PASSAGE GIVEN:
***
Source code for mldft.datagen.datasets.qmugs

"""QMUGS datasets.

Multiple possible subsets of the QMUGS dataset are defined.
"""

import os
from pathlib import Path

import numpy as np
import polars
from loguru import logger
from rdkit import Chem
from tqdm import tqdm

from mldft.datagen.datasets.dataset import DataGenDataset
from mldft.utils.download import download_file, extract_tar
from mldft.utils.molecules import load_charges_and_positions_sdf



[docs]
def get_bin_from_num_atoms(num_heavy_atoms: int):
    """Get the bin of the molecule based on the number of heavy atoms.

    Under 10 will be mapped to -1, 10-15 to 0, 16-20 to 1 and so on.

    Args:
        num_heavy_atoms: Number of heavy atoms in the molecule.

    Returns:
        int: The bin of the molecule.
    """
    if num_heavy_atoms > 15:
        return (num_heavy_atoms - 1) // 5 - 2
    elif num_heavy_atoms > 9:
        return 0
    return -1



def extract_elements_from_smiles(smiles: str) -> set[int]:
    # Extract elements from the SMILES string considering potential stereochemistry annotations
    mol = Chem.MolFromSmiles(smiles)
    mol = Chem.AddHs(mol)
    return {atom.GetAtomicNum() for atom in mol.GetAtoms()}



[docs]
class QMUGS(DataGenDataset):
    """QMUGS dataset.

    This includes the whole dataset with 2 million molecules. The ids of the molecules are given by
    3 * chembl_id + conf_id, where conf_id is 0, 1 or 2.
    """


[docs]
    def __init__(
        self,
        raw_data_dir: str,
        kohn_sham_data_dir: str,
        label_dir: str,
        filename: str,
        name: str = "QMUGS",
        num_processes: int = 1,
        allowed_atomic_numbers: tuple[int] = (1, 6, 7, 8, 9),
    ):
        """Initialize the QMUGS dataset."""
        self.allowed_atomic_numbers = np.array(allowed_atomic_numbers)
        super().__init__(
            raw_data_dir=raw_data_dir,
            kohn_sham_data_dir=kohn_sham_data_dir,
            label_dir=label_dir,
            filename=filename,
            name=name,
            num_processes=num_processes,
        )
        self.filename = filename
        structure_info_path = self.raw_data_dir.parent / "structure_info.csv"
        if structure_info_path.exists():
            self.structure_info = polars.read_csv(structure_info_path)
***
EXERCISE: Repeat the QMUGS source code word for word, starting at "def extract_elements_from_smiles(smiles: str)" and ending at "mol = Chem.MolFromSmiles(smiles)".

PROVIDED DATA:
***
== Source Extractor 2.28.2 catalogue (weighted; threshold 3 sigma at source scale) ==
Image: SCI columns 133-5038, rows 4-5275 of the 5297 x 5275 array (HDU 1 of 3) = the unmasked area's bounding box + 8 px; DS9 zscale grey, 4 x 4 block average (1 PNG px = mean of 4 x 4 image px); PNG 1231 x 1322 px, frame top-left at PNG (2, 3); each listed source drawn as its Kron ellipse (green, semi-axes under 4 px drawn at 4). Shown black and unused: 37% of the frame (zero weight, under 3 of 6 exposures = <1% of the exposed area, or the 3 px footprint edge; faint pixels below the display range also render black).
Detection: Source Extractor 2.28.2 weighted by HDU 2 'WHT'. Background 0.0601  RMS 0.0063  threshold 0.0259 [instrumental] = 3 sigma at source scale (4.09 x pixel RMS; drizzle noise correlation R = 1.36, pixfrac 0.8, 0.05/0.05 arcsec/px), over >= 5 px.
***
SOLUTION BELOW:
def extract_elements_from_smiles(smiles: str) -> set[int]:
    # Extract elements from the SMILES string considering potential stereochemistry annotations
    mol = Chem.MolFromSmiles(smiles)